Engineered multienzyme-mimicking 2D bismuthene catalytic nanotriggers enable cascade enzyodynamic-boosted and synergistic GPX4/FSP1-mediated ferroptosis amplification for cancer radiosensitization

Abstract

Radiotherapy (RT) is a critical clinical treatment for cancer. However, radioresistance often hampers its effectiveness, leading to local recurrence and therapeutic failure. Ferroptosis has been regarded as a natural barrier to tumor progression and plays a significant role in RT-mediated anticancer effects.

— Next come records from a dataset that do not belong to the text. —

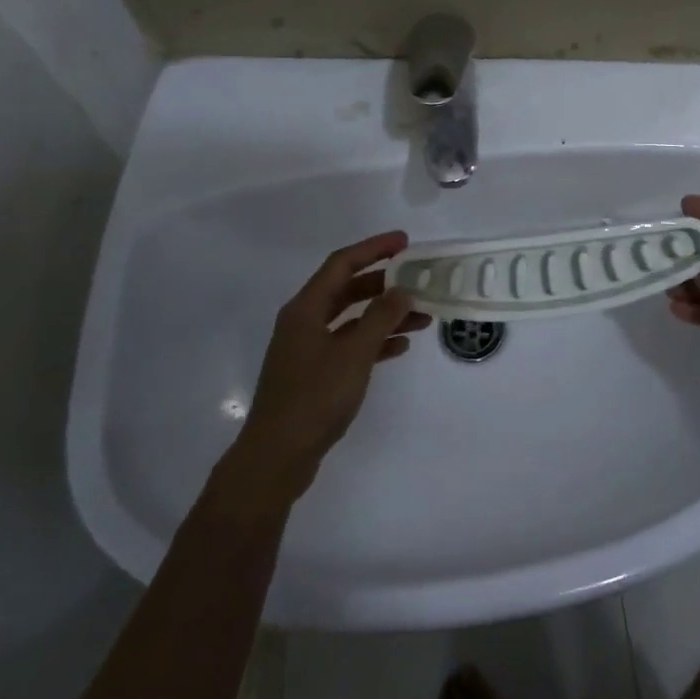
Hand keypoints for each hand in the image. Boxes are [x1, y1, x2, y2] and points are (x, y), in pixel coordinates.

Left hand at [223, 231, 429, 505]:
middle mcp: (305, 322)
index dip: (374, 249)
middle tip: (418, 278)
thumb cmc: (314, 398)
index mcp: (306, 309)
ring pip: (352, 319)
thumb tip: (402, 290)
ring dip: (385, 314)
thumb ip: (381, 318)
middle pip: (347, 289)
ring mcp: (309, 349)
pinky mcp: (316, 373)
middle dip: (384, 283)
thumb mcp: (354, 354)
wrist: (278, 456)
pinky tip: (400, 347)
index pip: (342, 264)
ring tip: (421, 317)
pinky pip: (350, 345)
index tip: (405, 241)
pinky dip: (375, 341)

Therefore, the simultaneous activation of ferroptosis and RT is of great significance for cancer therapy. Herein, we engineered the tumor-releasing nanozymes (BMBs), combining manganese oxide as the ferroptosis inducer and two-dimensional bismuthene with high-Z effect for augmented ferroptotic RT in a triple-enzyme-like radiosensitization manner. The nanozymes BMBs depleted glutathione (GSH) and nicotinamide adenine dinucleotide phosphate (NADPH) in the tumor microenvironment to exhibit glutathione peroxidase (GPX)-like activity and NADPH dehydrogenase (NDH)-like activity, accompanied by aberrant reactive oxygen species (ROS) production exhibiting peoxidase (POD)-like activity. In addition, the nanozymes BMBs simultaneously inactivate ferroptosis defensive system: glutathione peroxidase 4 (GPX4) and ferroptosis suppressor protein 1 (FSP1) to induce ferroptosis. The strong oxidative stress induced cascade enzyodynamic effect and ferroptosis, which synergized with the two-dimensional bismuthene-mediated radiosensitization to improve the efficacy of RT. Both in vitro and in vivo experiments substantiated the excellent radiotherapeutic response of the nanozymes by enhancing RT and ferroptosis. Therefore, this work demonstrates that the rational combination of nanozymes with POD/GPX/NDH-like activity and GPX4/FSP1 suppressing ability to induce ferroptosis for synergistic radiosensitization provides a viable and promising strategy for cancer treatment.